しかし、最も注意しておかなければならないことは、さらにその先の未来があることです。つまり、育ちすぎて手に負えなくなってしまうのです。特に近年では、庭木によく使われる水木で、そのような傾向があります。
水木とは建材などに使われる堅木とは違い、木材としての加工に適さない樹木のことです。水の多いところで育ちます。カツラやハナミズキ、ヤマボウシ、トネリコなどがその代表です。
日本の古くからの水木は、夏季には暑さで休眠して生長を止めますが、南方原産の樹種で、日本で越冬した株から分けられた植木は夏にも休眠しないで生長します。地植えでは値の張り方にも限りがないので、好きなだけ伸びてしまいます。しかも人の手によって、水だけはしっかり与えられます。病害に強いことで選ばれるトネリコなどで、大きくなりすぎて困る事例がよく聞かされます。

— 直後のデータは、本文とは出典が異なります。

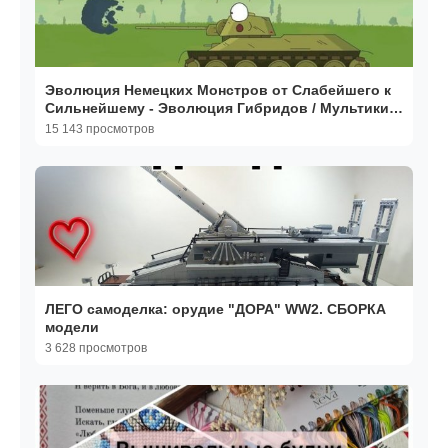
Эволюция Немецких Монстров от Слабейшего к
Сильнейшему - Эволюция Гибридов / Мультики
про танки
15 143 просмотров
ЛЕГО самоделка: орудие "ДОРА" WW2. СБОРКА
модели
3 628 просмотров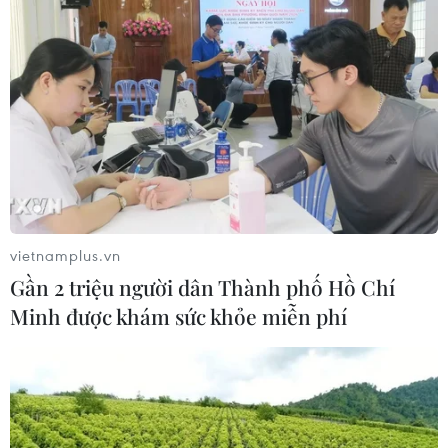
vietnamplus.vn
Gần 2 triệu người dân Thành phố Hồ Chí
Minh được khám sức khỏe miễn phí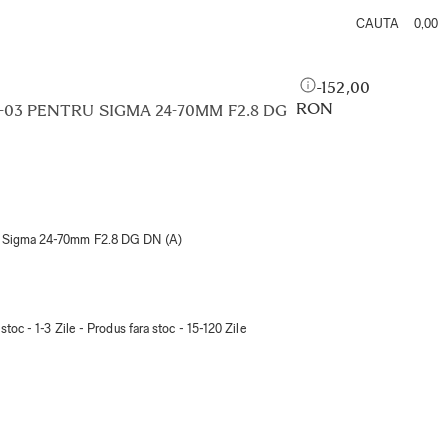
0,00
152,00
RON
03 PENTRU SIGMA 24-70MM F2.8 DG
u Sigma 24-70mm F2.8 DG DN (A)
stoc - 1-3 Zile - Produs fara stoc - 15-120 Zile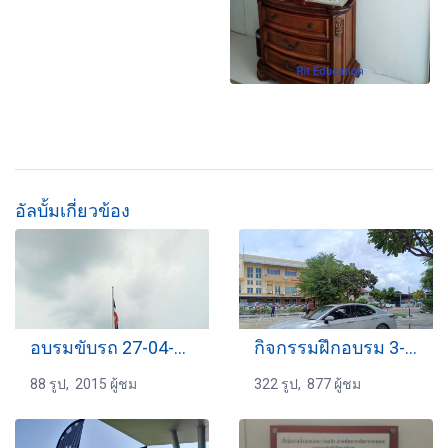
อัลบั้มเกี่ยวข้อง
อบรมขับรถ 27-04-2561
กิจกรรมฝึกอบรม 3-10-2567
88 รูป, 2015 ผู้ชม
322 รูป, 877 ผู้ชม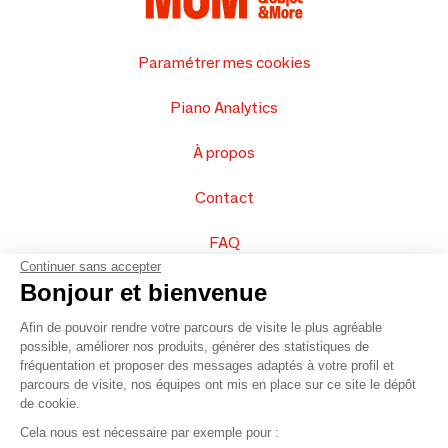
Paramétrer mes cookies
Piano Analytics
À propos
Contact
FAQ
Continuer sans accepter
Vendez vos produits
Bonjour et bienvenue
Afin de pouvoir rendre votre parcours de visite le plus agréable
Plan du site
possible, améliorer nos produits, générer des statistiques de
fréquentation et proposer des messages adaptés à votre profil et
parcours de visite, nos équipes ont mis en place sur ce site le dépôt
de cookie.
© 2016 –
Organisation SAFI
Cela nous est nécessaire par exemple pour :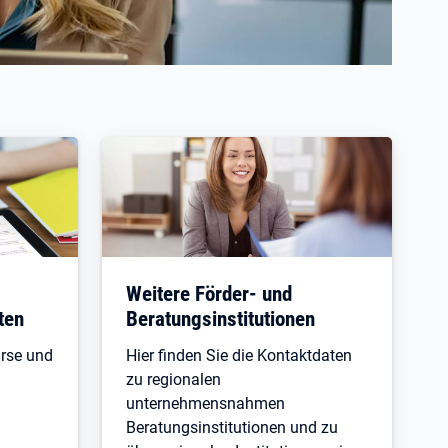
Weitere Förder- und
ten
Beratungsinstitutionen
urse und
Hier finden Sie die Kontaktdaten
zu regionalen
unternehmensnahmen
Beratungsinstitutionen und zu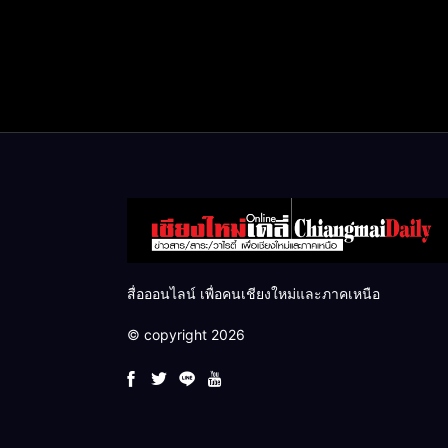
สื่อออนไลน์ เพื่อคนเชียงใหม่และภาคเหนือ
© copyright 2026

こうした庭木では、中高木でも地植えではなく鉢植えで庭木とすることも考えられます。それによって生長が抑制されるのです。いよいよ庭木もインテリア感覚でコーディネートすることができるようになります。エクステリアでの鉢植え植栽は、良い状態の管理が求められるホテルなどで、よく利用されています。
こうして植栽の文化を知り、生長するのを楽しみ、その上四季の移ろいも計画された庭ができれば、あとは愛情を注ぐだけです。手を入れるほどに、庭木は美しさで返してくれます。